It all started with one studio in New York City, but now SoulCycle has expanded to 17 locations in New York City, 11 in Los Angeles, five in the San Francisco Bay Area, four in Washington D.C. and several other additional locations in Florida, New Jersey, Illinois and Connecticut.
The immense success of SoulCyle has also sparked the founding of countless other cycling studios, such as FlyWheel and CycleBar, to name a few. With all of this competition in the indoor cycling market, how do you help your club’s indoor cycling program stand out? Vicki Moen, the group fitness coordinator at The SeattleGYM in Seattle, Washington, offers a few pieces of advice.
Choose the perfect bike.
Last January, The SeattleGYM revamped its indoor cycling program by investing in new bikes. After a year of researching and trying various options, the Lifecycle GX from Life Fitness seemed like the ideal option.
“We decided on the Lifecycle GX for its user-friendly console, smooth ride and its ability to adjust to most body types,” said Moen. “The computer console displays calorie count, distance, RPM and resistance level.”
Hire the right instructors.
While filling your cycling space with the best equipment, it is also essential to have engaging instructors that keep members coming back week after week.

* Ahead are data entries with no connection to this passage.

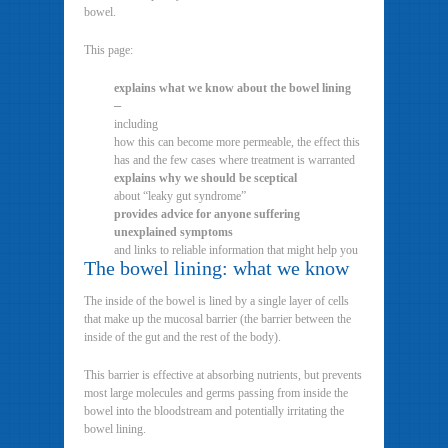
bowel.
This page:
explains what we know about the bowel lining
–
including
how this can become more permeable, the effect this
has and the few cases where treatment is warranted
explains why we should be sceptical
about “leaky gut syndrome”
provides advice for anyone suffering
unexplained symptoms
and links to reliable information that might help you
The bowel lining: what we know
The inside of the bowel is lined by a single layer of cells
that make up the mucosal barrier (the barrier between the
inside of the gut and the rest of the body).
This barrier is effective at absorbing nutrients, but prevents
most large molecules and germs passing from inside the
bowel into the bloodstream and potentially irritating the
bowel lining.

When hiring instructors at The SeattleGYM, Moen looks for candidates who have been certified, but also have experience riding outside.

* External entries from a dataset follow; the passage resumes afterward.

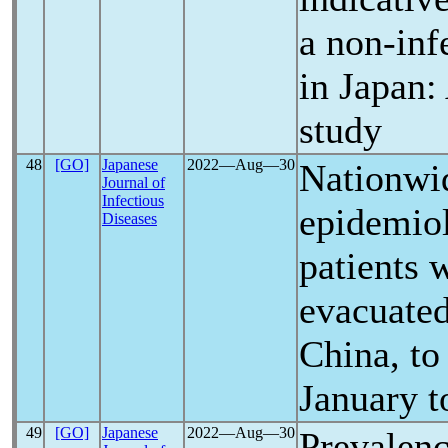
a non-inf
in Japan:
study
48
[GO]
Japanese
2022―Aug―30
Nationwid
Journal of
Infectious
epidemiol
Diseases
patients 
evacuate
China, to
January t
49
[GO]
Japanese
2022―Aug―30
Prevalen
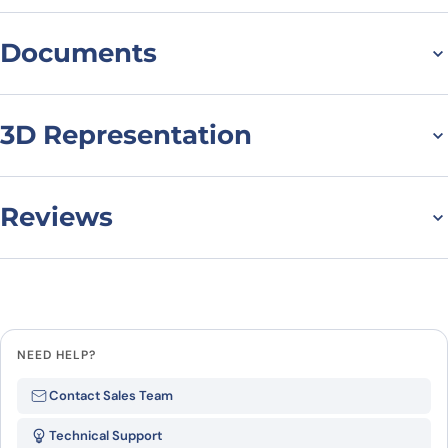
Documents
Datasheet
MSDS
3D Representation
Reviews
There are no reviews yet.
Leave a review
NEED HELP?
Be the first to review “IFNA4, N-
Contact Sales Team
His, recombinant protein”
Technical Support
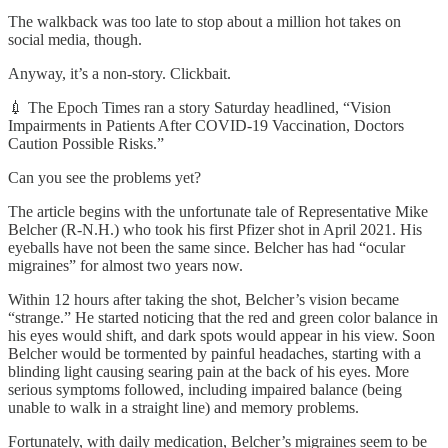
The walkback was too late to stop about a million hot takes on
social media, though.
Anyway, it’s a non-story. Clickbait.
💉 The Epoch Times ran a story Saturday headlined, “Vision
Impairments in Patients After COVID-19 Vaccination, Doctors
Caution Possible Risks.”
Can you see the problems yet?
The article begins with the unfortunate tale of Representative Mike
Belcher (R-N.H.) who took his first Pfizer shot in April 2021. His
eyeballs have not been the same since. Belcher has had “ocular
migraines” for almost two years now.
Within 12 hours after taking the shot, Belcher’s vision became
“strange.” He started noticing that the red and green color balance in
his eyes would shift, and dark spots would appear in his view. Soon
Belcher would be tormented by painful headaches, starting with a
blinding light causing searing pain at the back of his eyes. More
serious symptoms followed, including impaired balance (being
unable to walk in a straight line) and memory problems.
Fortunately, with daily medication, Belcher’s migraines seem to be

“I look for an avid outdoor cyclist, who also has an indoor cycle certification,” explained Moen. “I initially audition instructors, and after they are hired I will periodically take their classes to assess how they are performing and connecting to the gym members. When we brought in the Lifecycle GX in January of 2016, we had a cycle workshop [designed by Tricia Murphy Madden] to train the team on the cycles’ computer console features and how to use this tool to motivate members. My goal is to continue to bring in cycle workshops periodically to keep our instructors on the cutting edge of indoor cycling fitness, so their classes continue to be fresh and engaging.”

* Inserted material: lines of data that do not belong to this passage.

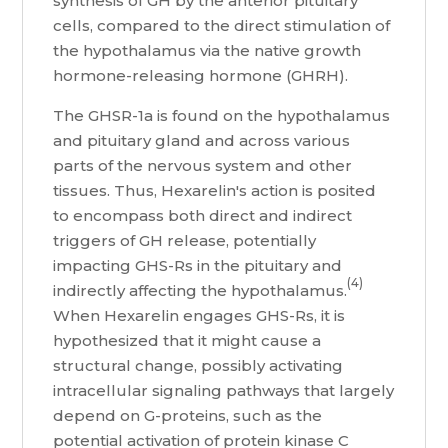
synthesis of GH by the anterior pituitary
cells, compared to the direct stimulation of
the hypothalamus via the native growth
hormone-releasing hormone (GHRH).
The GHSR-1a is found on the hypothalamus
and pituitary gland and across various
parts of the nervous system and other
tissues. Thus, Hexarelin's action is posited
to encompass both direct and indirect
triggers of GH release, potentially
impacting GHS-Rs in the pituitary and
(4)
indirectly affecting the hypothalamus.
When Hexarelin engages GHS-Rs, it is
hypothesized that it might cause a
structural change, possibly activating
intracellular signaling pathways that largely
depend on G-proteins, such as the
potential activation of protein kinase C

Prepare an engaging playlist.
One study conducted by the Research Institute for Sport and Exercise Sciences found that cyclists actually worked harder when listening to faster music. Therefore, when creating an optimal cycling class, music is an integral element.
“A good sound system is key and instructors need to have great playlists that they change frequently,” added Moen. “There are so many ways to design an indoor cycle class, but I feel the classes that engage members the most and keep them coming back for me, are the classes where the workout intention flows seamlessly with the chosen playlist.”
Create an enticing environment.
Many clients are drawn to boutique studios for the atmosphere. Stadium seating, dim lighting, loud music and candles are just a few of the common features. “All the components need to be in place for a great atmosphere,” said Moen. “Educated and enthusiastic instructors; well-maintained, cutting-edge bikes; a well-designed space that makes the members feel like they are part of a pelaton; and a great sound system — put it all together and you have indoor cycle magic.”